Ensuring faculty members are equipped with the latest technological know-how

In today’s fast-paced environment it is critical that academics are up-to-date with the latest industry trends and technological developments. Skilling and upskilling programs should be organized regularly for the faculty members. They should be encouraged to attend industry events and collaborate with industry partners for research projects.

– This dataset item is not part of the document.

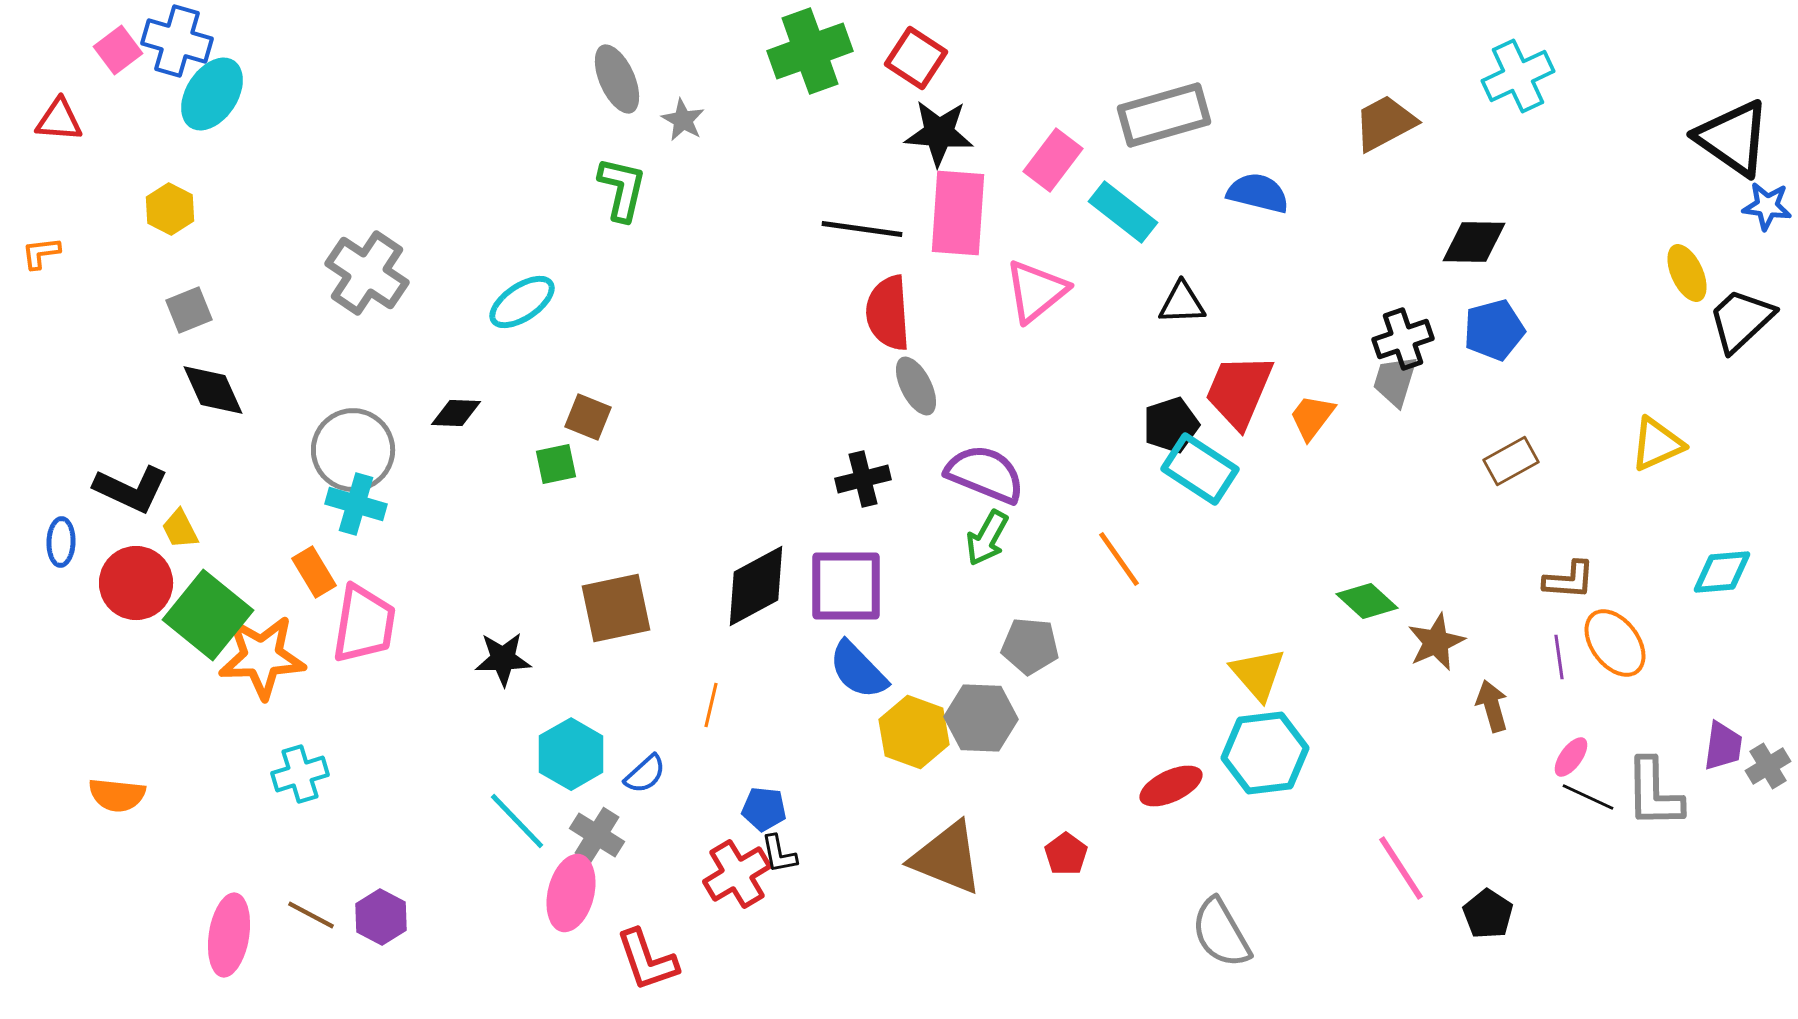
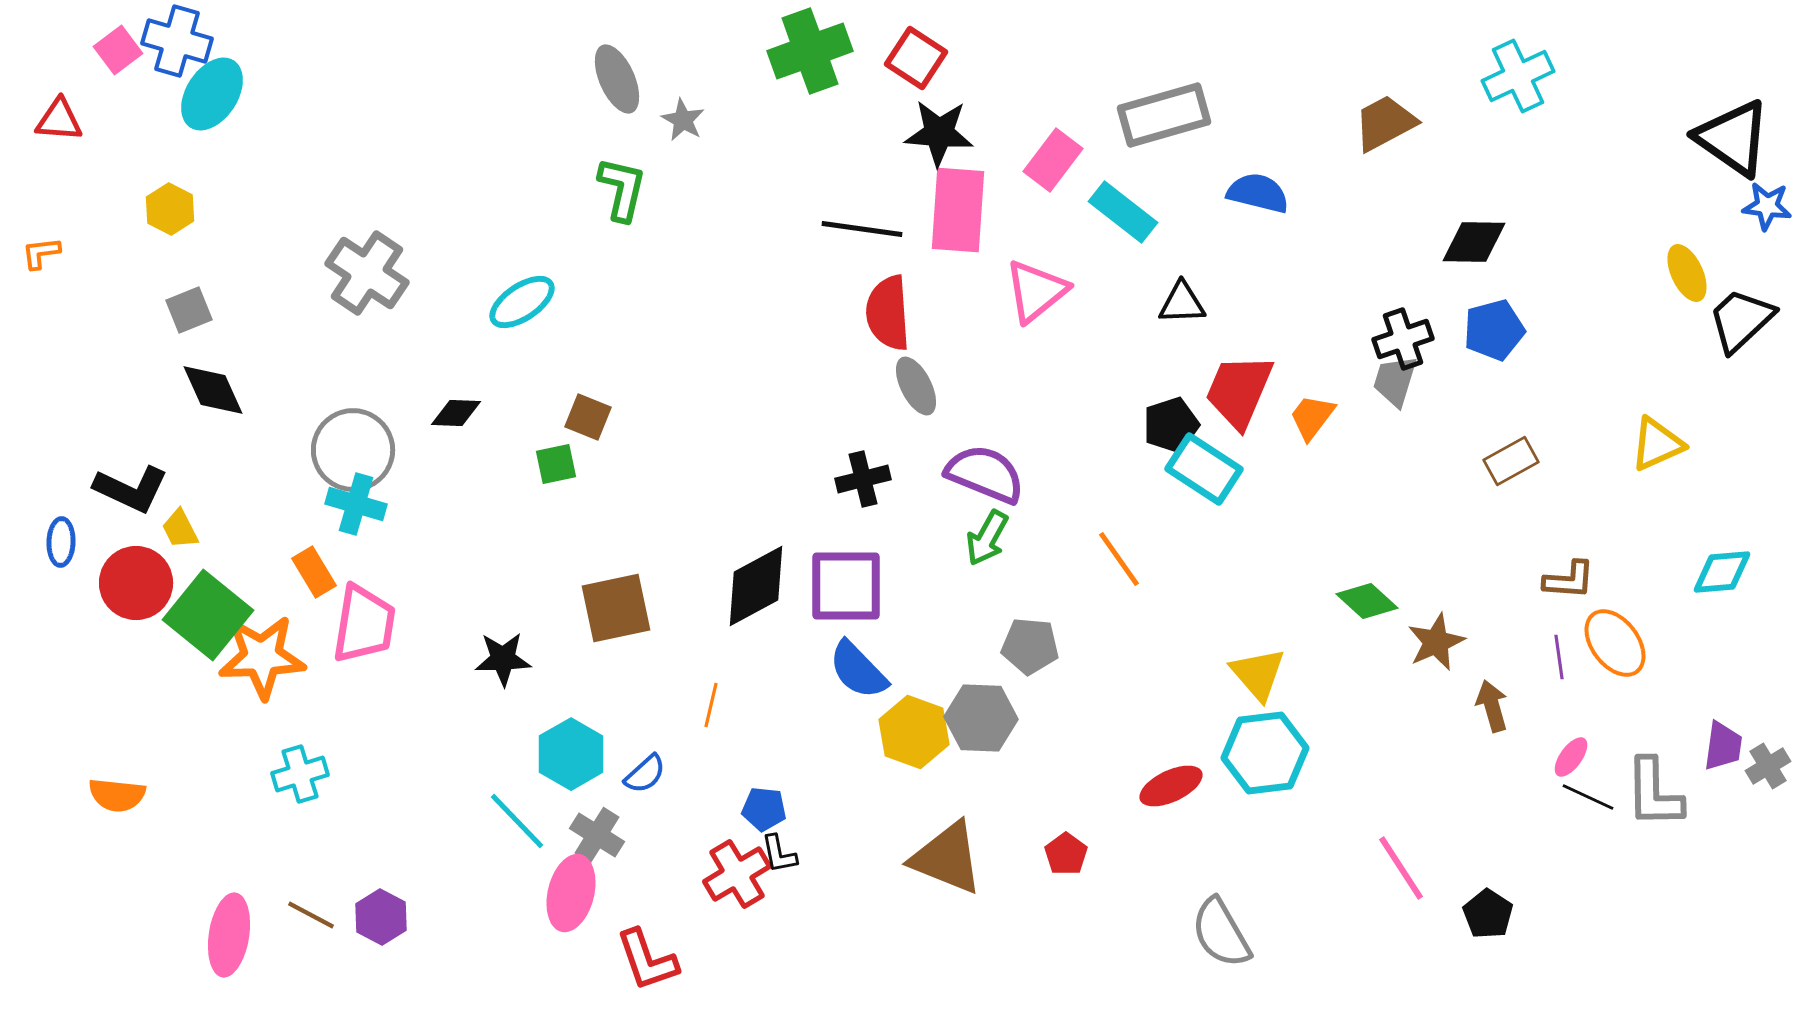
pink rectangle at (958, 213): moved 3 px up
cyan rectangle at (1200, 469): moved 4 px right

Emphasize on holistic learning

Various educational leaders have promoted holistic learning over time. Students who take an interdisciplinary approach to learning are more prepared for the future world of work. It fosters curiosity while also improving communication and social skills. Therefore, engineering graduates should be encouraged to look beyond their disciplines and pick up skills that are of interest to them. They should be encouraged to make connections in a subject by using their creative skills, which will later assist them in engaging in industry-related activities.

A good mix of curricular, cocurricular and cross curricular activities with a freedom to choose should be made available to the students. Education technology tools such as project based learning and role play contribute to an accelerated pace and diversity of learning in students.

Gone are the days when just an engineering degree would ensure success. To be productive today one needs to learn and adapt every day. Engineering colleges should therefore instill a sense of curiosity in students and help them become life-long learners. It is important to remember that we are preparing our graduates for the future, and dynamism, agility and ability to quickly switch to newer platforms would be critical for success in today’s fast paced environment.



Views expressed above are the author’s own.